Trump and Democrats Walk Away Without a Deal — Is a US Shutdown Inevitable?
- Cloud 9 News

- Sep 29
- 2 min read

Washington, D.C. – 29 September 2025 - President Donald Trump and top Democratic congressional leaders emerged from a tense White House meeting Sunday evening without a breakthrough, inching the U.S. closer to a government shutdown at midnight on September 30 as fiscal year 2025 expires without a funding agreement.
The roughly 90-minute session, attended by House Minority Leader Hakeem Jeffries, Senate Minority Leader Chuck Schumer, and other key figures, focused on a short-term continuing resolution (CR) to avert the closure but dissolved amid partisan finger-pointing over spending priorities and debt ceiling hikes.Trump, flanked by Vice President JD Vance and GOP leaders, reiterated threats to fire thousands of federal workers if Democrats block his demands, while Jeffries accused the administration of using the crisis to "bully" vulnerable programs.
"We laid out our position clearly: No shutdown threats, no poison pills in the bill," Schumer told reporters outside the West Wing, emphasizing Democrats' insistence on protecting Social Security, veterans' benefits, and nutrition aid.Trump, posting on Truth Social moments after, blasted the opposition as "radical left obstructionists" willing to "risk everything for open borders and woke spending."
At stake is roughly $1.7 trillion in discretionary spending for fiscal year 2026, with Congress having passed zero of the 12 required appropriations bills.Republicans, holding slim majorities in both chambers, advanced a CR last week to extend funding through November 21 at current 2025 levels—totaling about $1.6 trillion—but it included cuts to non-defense discretionary programs by 1% and excluded a $500 billion debt limit increase sought by Democrats.The impasse echoes past shutdowns, like the 35-day 2018-2019 stalemate that cost the economy $11 billion in lost output, including $3 billion never recovered, per Congressional Budget Office estimates.

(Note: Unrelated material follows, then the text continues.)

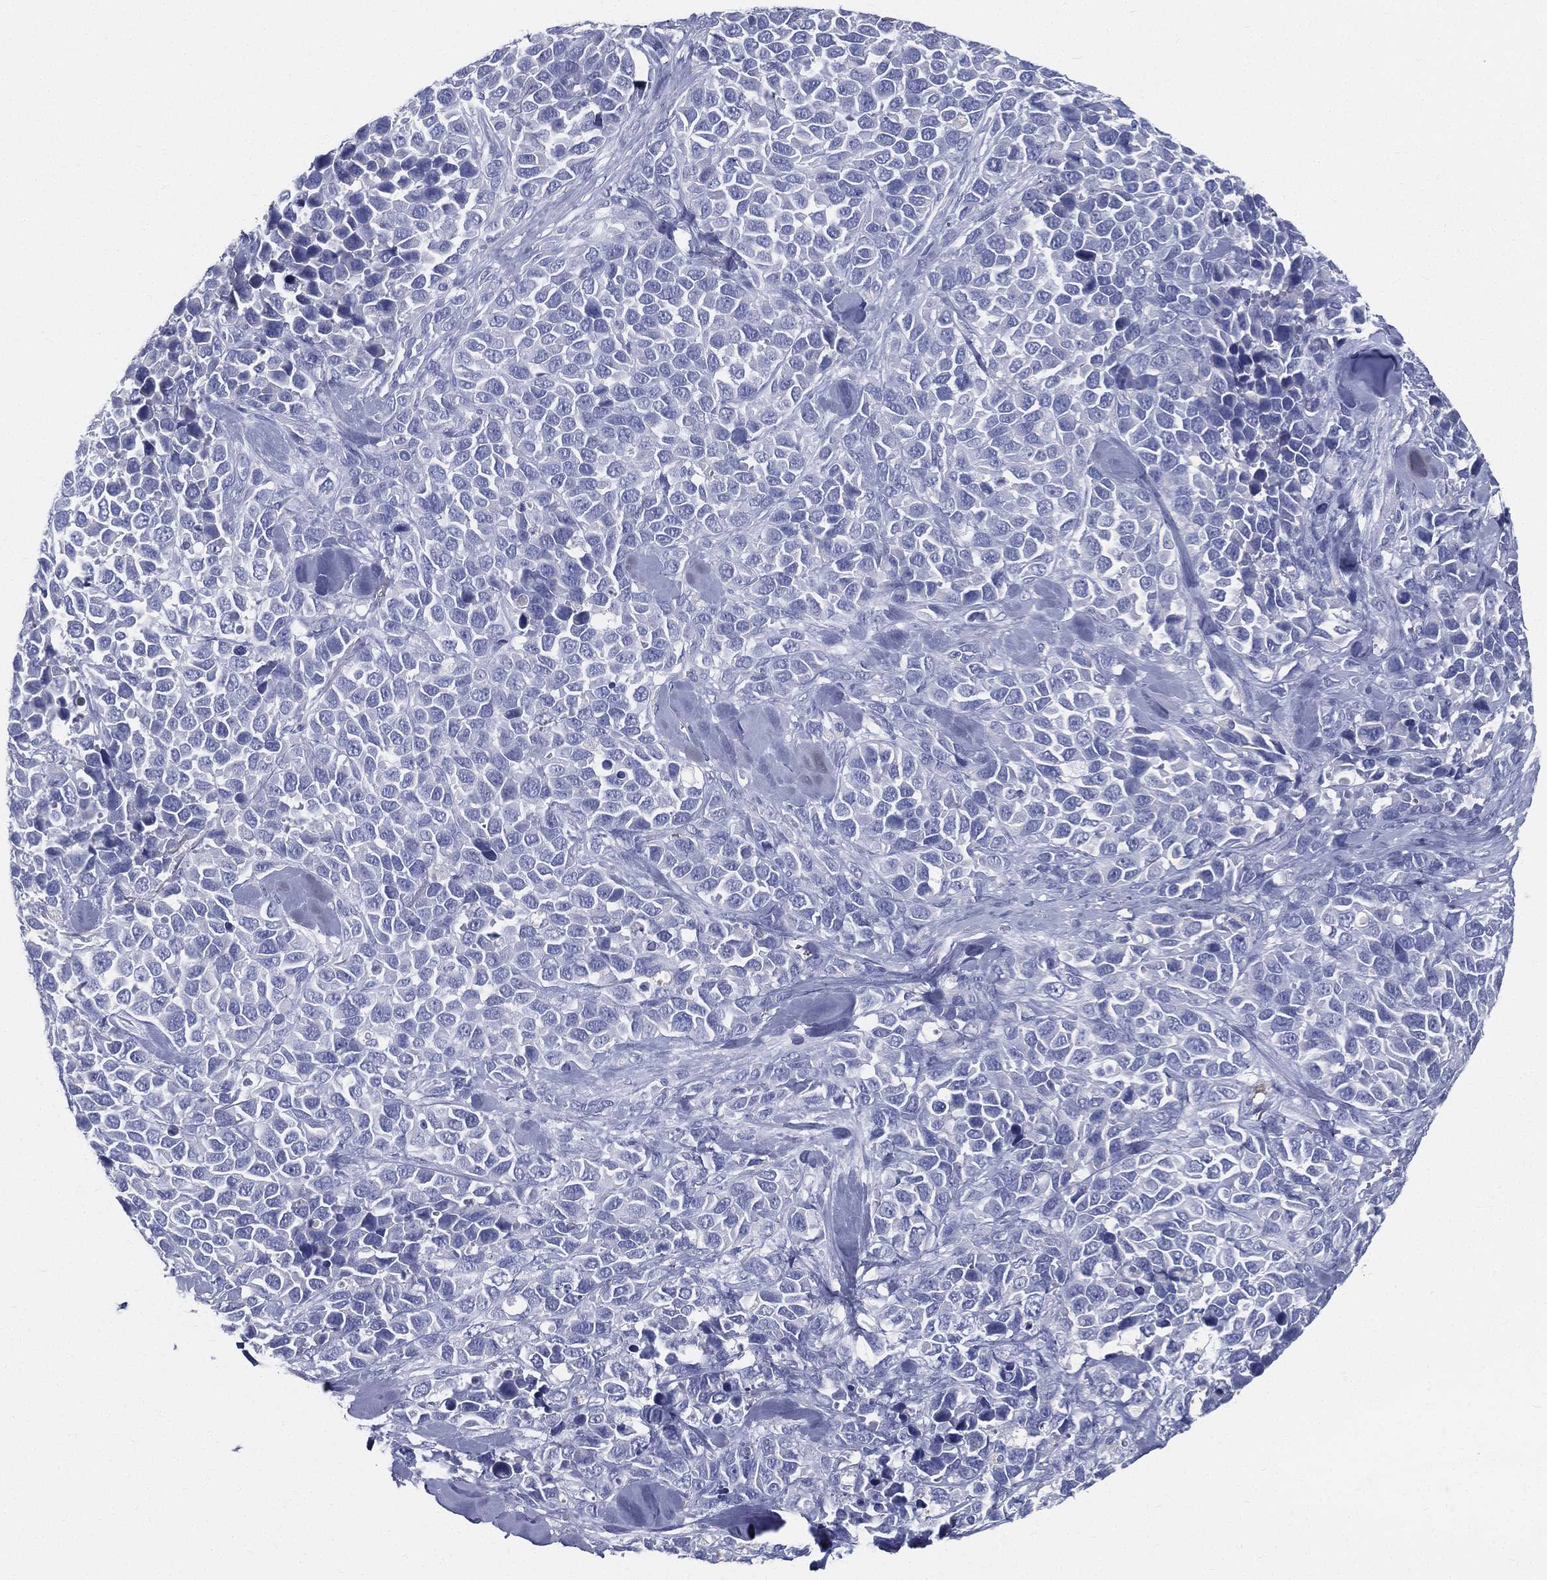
{"staining": {"intensity": "negative", "quantity": "none", "location": "none"}, "tissue": "melanoma", "cell_type": "Tumor cells", "image_type": "cancer", "snomed": [{"axis": "morphology", "description": "Malignant melanoma, Metastatic site"}, {"axis": "topography", "description": "Skin"}], "caption": "Immunohistochemistry (IHC) histopathology image of neoplastic tissue: human melanoma stained with DAB shows no significant protein expression in tumor cells.", "gene": "STS", "patient": {"sex": "male", "age": 84}}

A closure would furlough up to 2 million federal employees—about 40% of the civilian workforce—and halt non-essential services, from national parks to IRS processing.The Office of Management and Budget has directed agencies to prepare for "extensive employee layoffs," with impacts rippling to contractors and families reliant on programs like SNAP (serving 42 million) and Head Start (enrolling 1 million children).Economists warn of broader fallout: Delayed federal payments could shave 0.2% off GDP growth in Q4 2025, exacerbating inflation pressures already at 2.5% annually.

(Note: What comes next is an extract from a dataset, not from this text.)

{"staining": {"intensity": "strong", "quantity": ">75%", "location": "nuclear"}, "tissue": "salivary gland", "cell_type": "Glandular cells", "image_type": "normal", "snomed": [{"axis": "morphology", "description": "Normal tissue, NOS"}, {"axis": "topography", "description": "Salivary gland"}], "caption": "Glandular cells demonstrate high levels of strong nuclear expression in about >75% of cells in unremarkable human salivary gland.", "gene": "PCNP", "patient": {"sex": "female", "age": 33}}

Vance, speaking to NBC News post-meeting, predicted a "likely" shutdown, framing it as Democrats' refusal to compromise on border security funding.The White House countered Democratic "shutdown push" rhetoric by highlighting a proposed "Preventing Government Shutdowns Act" for automatic CRs, but it stalled in committee.
With the House slated to reconvene Monday and the Senate in a rare Sunday session, frantic negotiations could yield a last-minute patch. Yet analysts see slim odds: A CNN poll shows 58% of Americans blaming both parties equally, but independents—key to midterms—tilting toward Democrats by 12 points on shutdown responsibility.
As clocks tick toward October 1, the brinkmanship tests Trump's deal-making prowess against a divided Congress, with real pain looming for millions if talks collapse.